Document images paired with source code

--- START ---

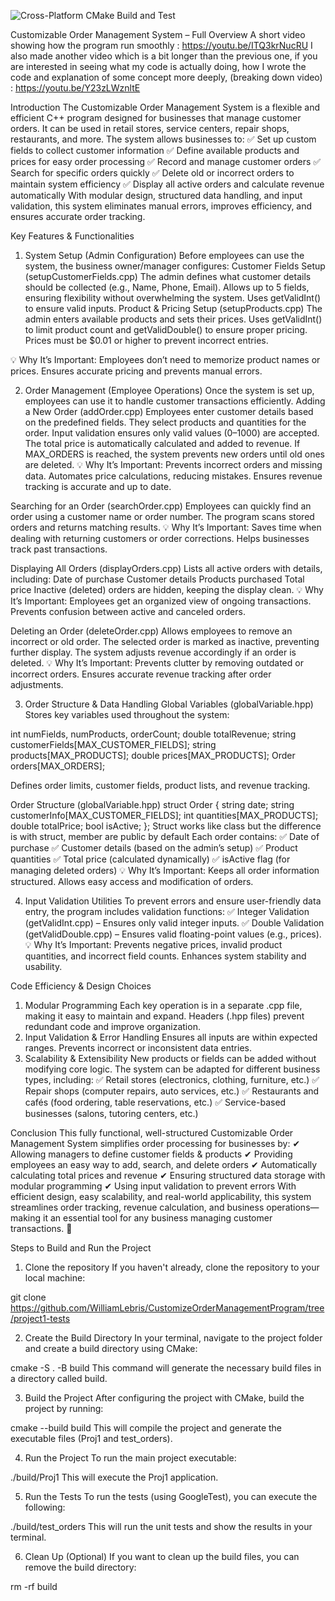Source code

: ![Cross-Platform CMake Build and Test](https://github.com/WilliamLebris/CustomizeOrderManagementProgram/actions/workflows/cmake.yml/badge.svg?branch=project1-tests)

Customizable Order Management System – Full Overview
A short video showing how the program run smoothly : https://youtu.be/ITQ3krNucRU 
I also made another video which is a bit longer than the previous one, if you are interested in seeing what my code is actually doing, how I wrote the code and explanation of some concept more deeply, (breaking down video)  : https://youtu.be/Y23zLWznltE

Introduction
The Customizable Order Management System is a flexible and efficient C++ program designed for businesses that manage customer orders. It can be used in retail stores, service centers, repair shops, restaurants, and more. The system allows businesses to:
✅ Set up custom fields to collect customer information
✅ Define available products and prices for easy order processing
✅ Record and manage customer orders
✅ Search for specific orders quickly
✅ Delete old or incorrect orders to maintain system efficiency
✅ Display all active orders and calculate revenue automatically
With modular design, structured data handling, and input validation, this system eliminates manual errors, improves efficiency, and ensures accurate order tracking.

Key Features & Functionalities
1. System Setup (Admin Configuration)
Before employees can use the system, the business owner/manager configures:
Customer Fields Setup (setupCustomerFields.cpp)
The admin defines what customer details should be collected (e.g., Name, Phone, Email).
Allows up to 5 fields, ensuring flexibility without overwhelming the system.
Uses getValidInt() to ensure valid inputs.
Product & Pricing Setup (setupProducts.cpp)
The admin enters available products and sets their prices.
Uses getValidInt() to limit product count and getValidDouble() to ensure proper pricing.
Prices must be $0.01 or higher to prevent incorrect entries.

💡 Why It’s Important:
Employees don’t need to memorize product names or prices.
Ensures accurate pricing and prevents manual errors.

2. Order Management (Employee Operations)
Once the system is set up, employees can use it to handle customer transactions efficiently.
Adding a New Order (addOrder.cpp)
Employees enter customer details based on the predefined fields.
They select products and quantities for the order.
Input validation ensures only valid values (0–1000) are accepted.
The total price is automatically calculated and added to revenue.
If MAX_ORDERS is reached, the system prevents new orders until old ones are deleted.
💡 Why It’s Important:
Prevents incorrect orders and missing data.
Automates price calculations, reducing mistakes.
Ensures revenue tracking is accurate and up to date.

Searching for an Order (searchOrder.cpp)
Employees can quickly find an order using a customer name or order number.
The program scans stored orders and returns matching results.
💡 Why It’s Important:
Saves time when dealing with returning customers or order corrections.
Helps businesses track past transactions.

Displaying All Orders (displayOrders.cpp)
Lists all active orders with details, including:
Date of purchase
Customer details
Products purchased
Total price
Inactive (deleted) orders are hidden, keeping the display clean.
💡 Why It’s Important:
Employees get an organized view of ongoing transactions.
Prevents confusion between active and canceled orders.

Deleting an Order (deleteOrder.cpp)
Allows employees to remove an incorrect or old order.
The selected order is marked as inactive, preventing further display.
The system adjusts revenue accordingly if an order is deleted.
💡 Why It’s Important:
Prevents clutter by removing outdated or incorrect orders.
Ensures accurate revenue tracking after order adjustments.

3. Order Structure & Data Handling
Global Variables (globalVariable.hpp)
Stores key variables used throughout the system:

int numFields, numProducts, orderCount;
double totalRevenue;
string customerFields[MAX_CUSTOMER_FIELDS];
string products[MAX_PRODUCTS];
double prices[MAX_PRODUCTS];
Order orders[MAX_ORDERS];


Defines order limits, customer fields, product lists, and revenue tracking.

Order Structure (globalVariable.hpp)
struct Order {
    string date;
    string customerInfo[MAX_CUSTOMER_FIELDS];
    int quantities[MAX_PRODUCTS];
    double totalPrice;
    bool isActive;
};
 Struct works like class but the difference is with struct, member are public by default 
Each order contains:
✅ Date of purchase
✅ Customer details (based on the admin’s setup)
✅ Product quantities
✅ Total price (calculated dynamically)
✅ isActive flag (for managing deleted orders)
💡 Why It’s Important:
Keeps all order information structured.
Allows easy access and modification of orders.

4. Input Validation Utilities
To prevent errors and ensure user-friendly data entry, the program includes validation functions:
✅ Integer Validation (getValidInt.cpp) – Ensures only valid integer inputs.
✅ Double Validation (getValidDouble.cpp) – Ensures valid floating-point values (e.g., prices).
💡 Why It’s Important:
Prevents negative prices, invalid product quantities, and incorrect field counts.
Enhances system stability and usability.

Code Efficiency & Design Choices
1. Modular Programming
Each key operation is in a separate .cpp file, making it easy to maintain and expand.
Headers (.hpp files) prevent redundant code and improve organization.
2. Input Validation & Error Handling
Ensures all inputs are within expected ranges.
Prevents incorrect or inconsistent data entries.
3. Scalability & Extensibility
New products or fields can be added without modifying core logic.
The system can be adapted for different business types, including:
✅ Retail stores (electronics, clothing, furniture, etc.)
✅ Repair shops (computer repairs, auto services, etc.)
✅ Restaurants and cafés (food ordering, table reservations, etc.)
✅ Service-based businesses (salons, tutoring centers, etc.)

Conclusion
This fully functional, well-structured Customizable Order Management System simplifies order processing for businesses by:
✔ Allowing managers to define customer fields & products
✔ Providing employees an easy way to add, search, and delete orders
✔ Automatically calculating total prices and revenue
✔ Ensuring structured data storage with modular programming
✔ Using input validation to prevent errors
With efficient design, easy scalability, and real-world applicability, this system streamlines order tracking, revenue calculation, and business operations—making it an essential tool for any business managing customer transactions. 🚀




Steps to Build and Run the Project
1. Clone the repository
   If you haven't already, clone the repository to your local machine:

git clone https://github.com/WilliamLebris/CustomizeOrderManagementProgram/tree/project1-tests

2. Create the Build Directory
   In your terminal, navigate to the project folder and create a build directory using CMake:

cmake -S . -B build
This command will generate the necessary build files in a directory called build.

3. Build the Project
   After configuring the project with CMake, build the project by running:

cmake --build build
This will compile the project and generate the executable files (Proj1 and test_orders).

4. Run the Project
   To run the main project executable:

./build/Proj1
This will execute the Proj1 application.

5. Run the Tests
   To run the tests (using GoogleTest), you can execute the following:

./build/test_orders
This will run the unit tests and show the results in your terminal.

6. Clean Up (Optional)
   If you want to clean up the build files, you can remove the build directory:

rm -rf build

--- END ---

:: PROBLEM TO WORK ON ::
Please retype the source text of every record above, keeping each character as it appears and leaving out the pictures.

:: SOLUTION FOR THIS TASK ::
Source code

: ![Cross-Platform CMake Build and Test](https://github.com/WilliamLebris/CustomizeOrderManagementProgram/actions/workflows/cmake.yml/badge.svg?branch=project1-tests)

Customizable Order Management System – Full Overview
A short video showing how the program run smoothly : https://youtu.be/ITQ3krNucRU 
I also made another video which is a bit longer than the previous one, if you are interested in seeing what my code is actually doing, how I wrote the code and explanation of some concept more deeply, (breaking down video)  : https://youtu.be/Y23zLWznltE

Introduction
The Customizable Order Management System is a flexible and efficient C++ program designed for businesses that manage customer orders. It can be used in retail stores, service centers, repair shops, restaurants, and more. The system allows businesses to:
✅ Set up custom fields to collect customer information
✅ Define available products and prices for easy order processing
✅ Record and manage customer orders
✅ Search for specific orders quickly
✅ Delete old or incorrect orders to maintain system efficiency
✅ Display all active orders and calculate revenue automatically
With modular design, structured data handling, and input validation, this system eliminates manual errors, improves efficiency, and ensures accurate order tracking.

Key Features & Functionalities
1. System Setup (Admin Configuration)
Before employees can use the system, the business owner/manager configures:
Customer Fields Setup (setupCustomerFields.cpp)
The admin defines what customer details should be collected (e.g., Name, Phone, Email).
Allows up to 5 fields, ensuring flexibility without overwhelming the system.
Uses getValidInt() to ensure valid inputs.
Product & Pricing Setup (setupProducts.cpp)
The admin enters available products and sets their prices.
Uses getValidInt() to limit product count and getValidDouble() to ensure proper pricing.
Prices must be $0.01 or higher to prevent incorrect entries.

💡 Why It’s Important:
Employees don’t need to memorize product names or prices.
Ensures accurate pricing and prevents manual errors.

2. Order Management (Employee Operations)
Once the system is set up, employees can use it to handle customer transactions efficiently.
Adding a New Order (addOrder.cpp)
Employees enter customer details based on the predefined fields.
They select products and quantities for the order.
Input validation ensures only valid values (0–1000) are accepted.
The total price is automatically calculated and added to revenue.
If MAX_ORDERS is reached, the system prevents new orders until old ones are deleted.
💡 Why It’s Important:
Prevents incorrect orders and missing data.
Automates price calculations, reducing mistakes.
Ensures revenue tracking is accurate and up to date.

Searching for an Order (searchOrder.cpp)
Employees can quickly find an order using a customer name or order number.
The program scans stored orders and returns matching results.
💡 Why It’s Important:
Saves time when dealing with returning customers or order corrections.
Helps businesses track past transactions.

Displaying All Orders (displayOrders.cpp)
Lists all active orders with details, including:
Date of purchase
Customer details
Products purchased
Total price
Inactive (deleted) orders are hidden, keeping the display clean.
💡 Why It’s Important:
Employees get an organized view of ongoing transactions.
Prevents confusion between active and canceled orders.

Deleting an Order (deleteOrder.cpp)
Allows employees to remove an incorrect or old order.
The selected order is marked as inactive, preventing further display.
The system adjusts revenue accordingly if an order is deleted.
💡 Why It’s Important:
Prevents clutter by removing outdated or incorrect orders.
Ensures accurate revenue tracking after order adjustments.

3. Order Structure & Data Handling
Global Variables (globalVariable.hpp)
Stores key variables used throughout the system:

int numFields, numProducts, orderCount;
double totalRevenue;
string customerFields[MAX_CUSTOMER_FIELDS];
string products[MAX_PRODUCTS];
double prices[MAX_PRODUCTS];
Order orders[MAX_ORDERS];


Defines order limits, customer fields, product lists, and revenue tracking.

Order Structure (globalVariable.hpp)
struct Order {
    string date;
    string customerInfo[MAX_CUSTOMER_FIELDS];
    int quantities[MAX_PRODUCTS];
    double totalPrice;
    bool isActive;
};
 Struct works like class but the difference is with struct, member are public by default 
Each order contains:
✅ Date of purchase
✅ Customer details (based on the admin’s setup)
✅ Product quantities
✅ Total price (calculated dynamically)
✅ isActive flag (for managing deleted orders)
💡 Why It’s Important:
Keeps all order information structured.
Allows easy access and modification of orders.

4. Input Validation Utilities
To prevent errors and ensure user-friendly data entry, the program includes validation functions:
✅ Integer Validation (getValidInt.cpp) – Ensures only valid integer inputs.
✅ Double Validation (getValidDouble.cpp) – Ensures valid floating-point values (e.g., prices).
💡 Why It’s Important:
Prevents negative prices, invalid product quantities, and incorrect field counts.
Enhances system stability and usability.

Code Efficiency & Design Choices
1. Modular Programming
Each key operation is in a separate .cpp file, making it easy to maintain and expand.
Headers (.hpp files) prevent redundant code and improve organization.
2. Input Validation & Error Handling
Ensures all inputs are within expected ranges.
Prevents incorrect or inconsistent data entries.
3. Scalability & Extensibility
New products or fields can be added without modifying core logic.
The system can be adapted for different business types, including:
✅ Retail stores (electronics, clothing, furniture, etc.)
✅ Repair shops (computer repairs, auto services, etc.)
✅ Restaurants and cafés (food ordering, table reservations, etc.)
✅ Service-based businesses (salons, tutoring centers, etc.)

Conclusion
This fully functional, well-structured Customizable Order Management System simplifies order processing for businesses by:
✔ Allowing managers to define customer fields & products
✔ Providing employees an easy way to add, search, and delete orders
✔ Automatically calculating total prices and revenue
✔ Ensuring structured data storage with modular programming
✔ Using input validation to prevent errors
With efficient design, easy scalability, and real-world applicability, this system streamlines order tracking, revenue calculation, and business operations—making it an essential tool for any business managing customer transactions. 🚀




Steps to Build and Run the Project
1. Clone the repository
   If you haven't already, clone the repository to your local machine:

git clone https://github.com/WilliamLebris/CustomizeOrderManagementProgram/tree/project1-tests

2. Create the Build Directory
   In your terminal, navigate to the project folder and create a build directory using CMake:

cmake -S . -B build
This command will generate the necessary build files in a directory called build.

3. Build the Project
   After configuring the project with CMake, build the project by running:

cmake --build build
This will compile the project and generate the executable files (Proj1 and test_orders).

4. Run the Project
   To run the main project executable:

./build/Proj1
This will execute the Proj1 application.

5. Run the Tests
   To run the tests (using GoogleTest), you can execute the following:

./build/test_orders
This will run the unit tests and show the results in your terminal.

6. Clean Up (Optional)
   If you want to clean up the build files, you can remove the build directory:

rm -rf build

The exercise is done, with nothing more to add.